Input data:

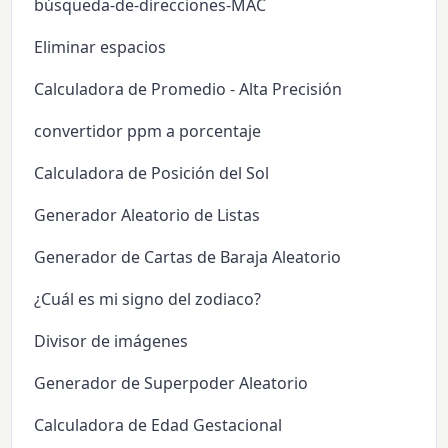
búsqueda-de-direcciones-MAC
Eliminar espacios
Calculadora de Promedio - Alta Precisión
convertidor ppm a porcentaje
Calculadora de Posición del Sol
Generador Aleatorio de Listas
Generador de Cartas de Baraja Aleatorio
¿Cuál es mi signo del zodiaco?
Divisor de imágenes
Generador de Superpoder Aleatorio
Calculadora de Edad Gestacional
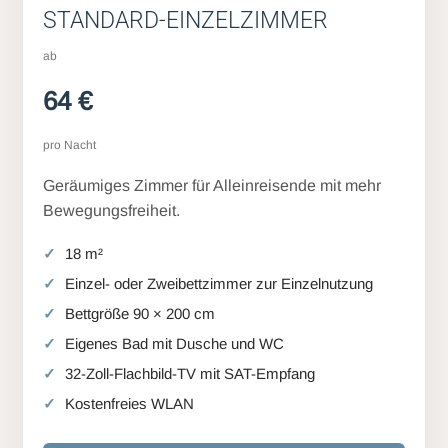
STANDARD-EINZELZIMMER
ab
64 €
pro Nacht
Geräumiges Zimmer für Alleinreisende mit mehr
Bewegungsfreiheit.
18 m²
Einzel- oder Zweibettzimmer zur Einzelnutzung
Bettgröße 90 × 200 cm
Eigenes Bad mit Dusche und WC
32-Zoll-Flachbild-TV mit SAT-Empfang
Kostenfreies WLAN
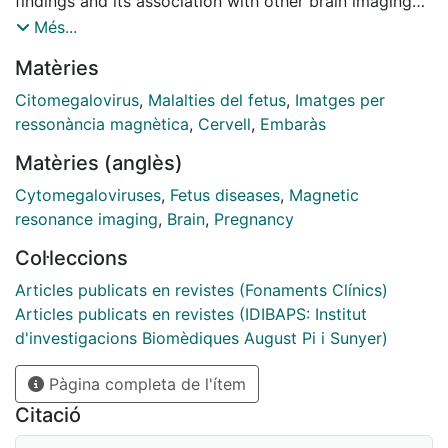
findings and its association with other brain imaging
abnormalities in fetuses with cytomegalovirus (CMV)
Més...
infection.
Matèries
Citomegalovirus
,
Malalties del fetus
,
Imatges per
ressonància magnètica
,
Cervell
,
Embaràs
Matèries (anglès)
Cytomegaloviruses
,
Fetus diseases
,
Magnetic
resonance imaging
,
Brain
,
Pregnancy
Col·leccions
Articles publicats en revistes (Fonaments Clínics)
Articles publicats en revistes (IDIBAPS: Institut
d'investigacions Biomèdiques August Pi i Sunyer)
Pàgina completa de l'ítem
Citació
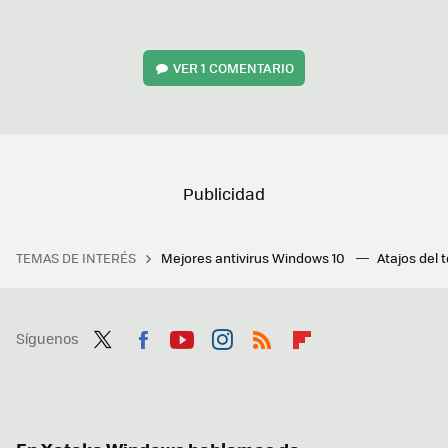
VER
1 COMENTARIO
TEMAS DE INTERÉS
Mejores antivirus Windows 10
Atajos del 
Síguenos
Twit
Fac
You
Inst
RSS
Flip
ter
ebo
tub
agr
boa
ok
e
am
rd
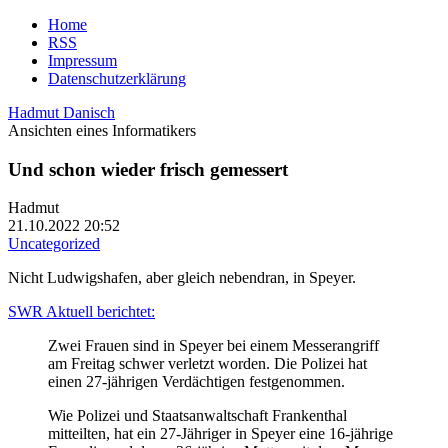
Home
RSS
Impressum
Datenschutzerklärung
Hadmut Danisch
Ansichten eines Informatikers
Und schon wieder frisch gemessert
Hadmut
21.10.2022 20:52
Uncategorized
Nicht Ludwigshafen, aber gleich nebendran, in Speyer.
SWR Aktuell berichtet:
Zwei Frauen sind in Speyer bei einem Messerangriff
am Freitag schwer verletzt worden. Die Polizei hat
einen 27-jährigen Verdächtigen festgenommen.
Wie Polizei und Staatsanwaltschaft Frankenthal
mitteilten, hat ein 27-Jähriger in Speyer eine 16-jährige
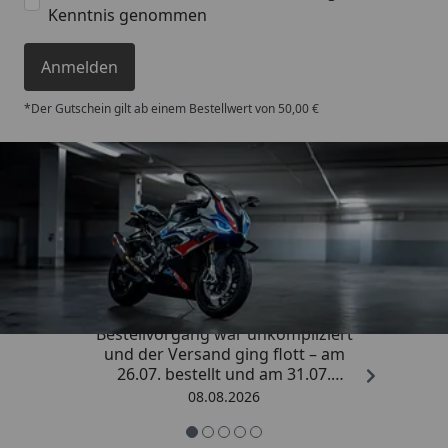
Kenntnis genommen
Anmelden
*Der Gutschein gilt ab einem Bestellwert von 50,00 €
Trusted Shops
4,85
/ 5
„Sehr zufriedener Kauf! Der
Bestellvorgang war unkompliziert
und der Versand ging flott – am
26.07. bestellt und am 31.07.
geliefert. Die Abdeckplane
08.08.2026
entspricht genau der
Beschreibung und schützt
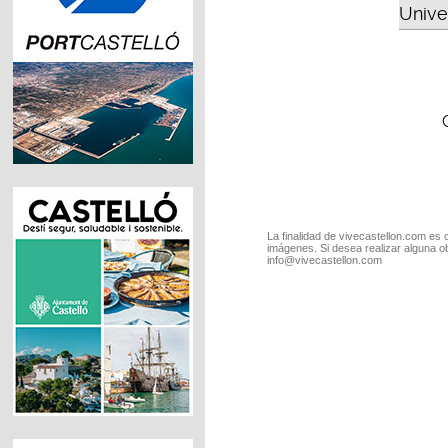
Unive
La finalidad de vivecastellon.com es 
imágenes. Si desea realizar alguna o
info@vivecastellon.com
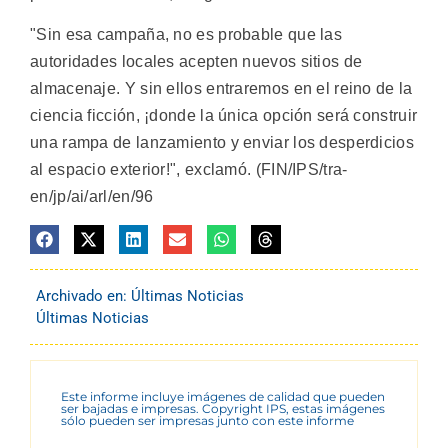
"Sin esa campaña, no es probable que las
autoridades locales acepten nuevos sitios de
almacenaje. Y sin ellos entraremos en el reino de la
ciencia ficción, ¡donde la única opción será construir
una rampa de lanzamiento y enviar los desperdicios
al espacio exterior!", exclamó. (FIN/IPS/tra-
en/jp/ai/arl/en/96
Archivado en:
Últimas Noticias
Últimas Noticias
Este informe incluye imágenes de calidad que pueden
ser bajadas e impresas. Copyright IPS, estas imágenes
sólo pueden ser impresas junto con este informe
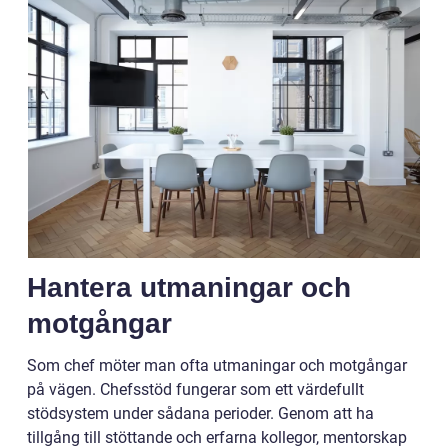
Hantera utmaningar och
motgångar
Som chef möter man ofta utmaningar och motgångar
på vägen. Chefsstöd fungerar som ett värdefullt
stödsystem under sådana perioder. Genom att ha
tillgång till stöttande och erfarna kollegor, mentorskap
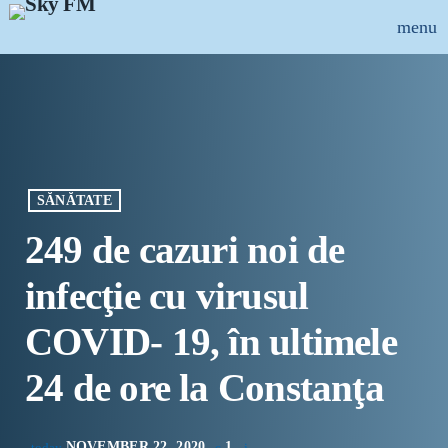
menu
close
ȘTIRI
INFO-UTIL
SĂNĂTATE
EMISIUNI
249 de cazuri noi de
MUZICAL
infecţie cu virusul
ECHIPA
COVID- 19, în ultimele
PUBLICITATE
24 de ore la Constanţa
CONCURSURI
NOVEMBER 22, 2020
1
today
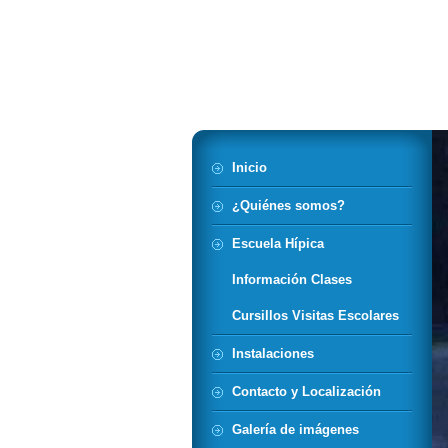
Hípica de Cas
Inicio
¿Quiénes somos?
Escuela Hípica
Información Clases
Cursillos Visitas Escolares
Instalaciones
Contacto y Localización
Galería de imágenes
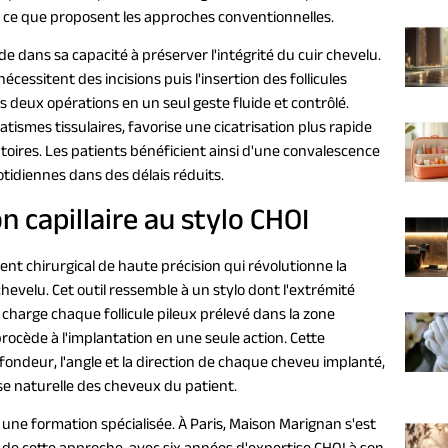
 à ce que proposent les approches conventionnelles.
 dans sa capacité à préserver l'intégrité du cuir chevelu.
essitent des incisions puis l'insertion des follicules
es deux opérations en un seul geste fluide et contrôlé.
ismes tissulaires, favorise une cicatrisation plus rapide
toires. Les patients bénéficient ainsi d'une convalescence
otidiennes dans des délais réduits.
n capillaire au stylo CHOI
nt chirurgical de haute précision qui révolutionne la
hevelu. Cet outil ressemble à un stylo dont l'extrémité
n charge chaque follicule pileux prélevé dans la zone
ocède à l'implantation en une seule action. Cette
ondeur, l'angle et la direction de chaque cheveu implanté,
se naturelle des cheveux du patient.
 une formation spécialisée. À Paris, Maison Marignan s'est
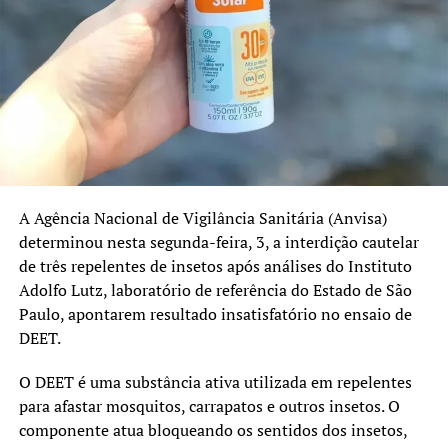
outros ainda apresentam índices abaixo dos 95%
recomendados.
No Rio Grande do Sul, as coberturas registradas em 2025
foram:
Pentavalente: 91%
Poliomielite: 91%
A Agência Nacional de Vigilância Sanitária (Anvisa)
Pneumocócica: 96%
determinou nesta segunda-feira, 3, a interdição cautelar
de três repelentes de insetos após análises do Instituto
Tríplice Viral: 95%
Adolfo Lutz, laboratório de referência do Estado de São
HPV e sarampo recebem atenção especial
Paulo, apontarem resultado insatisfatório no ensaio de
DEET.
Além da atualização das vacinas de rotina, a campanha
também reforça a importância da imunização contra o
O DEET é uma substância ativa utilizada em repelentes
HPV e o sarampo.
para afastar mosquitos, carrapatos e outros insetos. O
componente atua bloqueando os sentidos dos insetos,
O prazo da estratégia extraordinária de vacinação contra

What you have to do:
Gather every line from the listing above in which "with" appears, and copy those lines.

Expected answer:
findings and its association with other brain imaging
abnormalities in fetuses with cytomegalovirus (CMV)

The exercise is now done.